Will you write out the data exactly, excluding every picture?
......
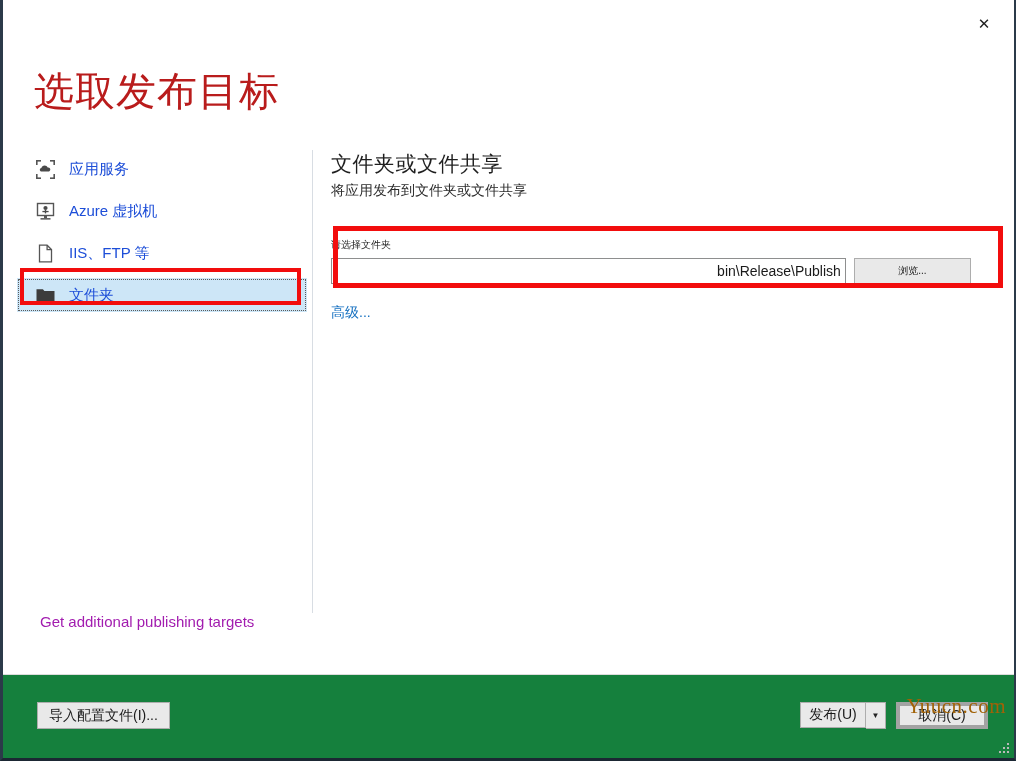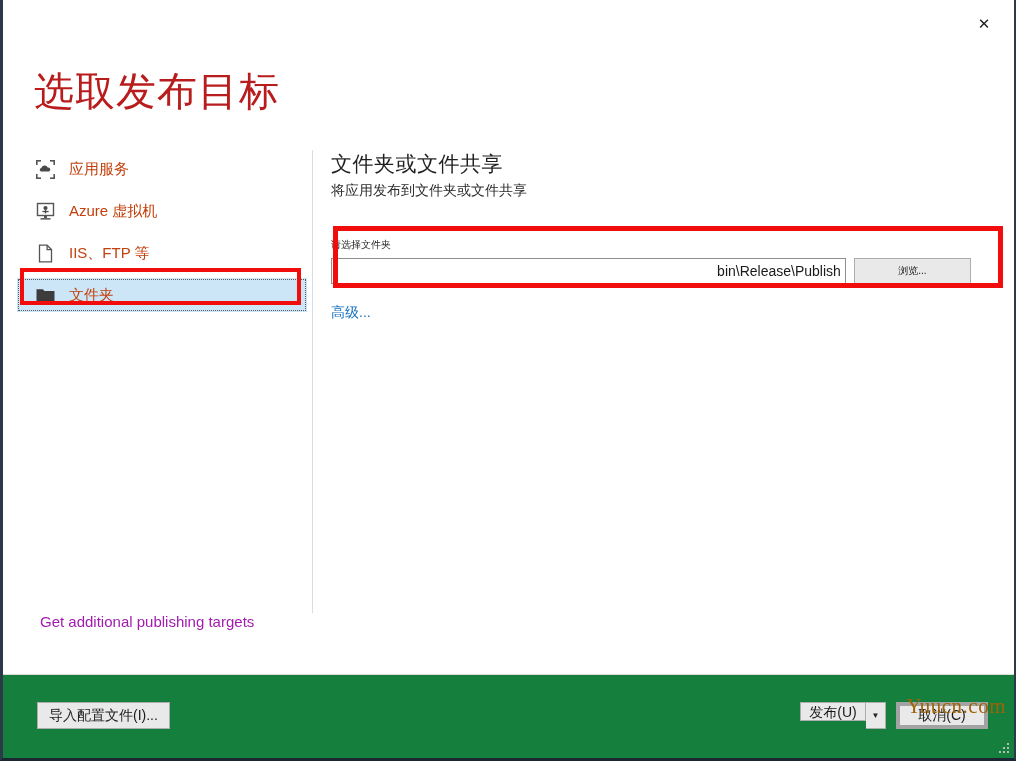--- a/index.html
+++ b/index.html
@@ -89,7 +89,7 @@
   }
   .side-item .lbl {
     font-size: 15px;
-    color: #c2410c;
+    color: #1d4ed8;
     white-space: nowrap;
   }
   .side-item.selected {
......
Result of the task
--- a/index.html
+++ b/index.html
@@ -89,7 +89,7 @@
   }
   .side-item .lbl {
     font-size: 15px;
-    color: #c2410c;
+    color: #1d4ed8;
     white-space: nowrap;
   }
   .side-item.selected {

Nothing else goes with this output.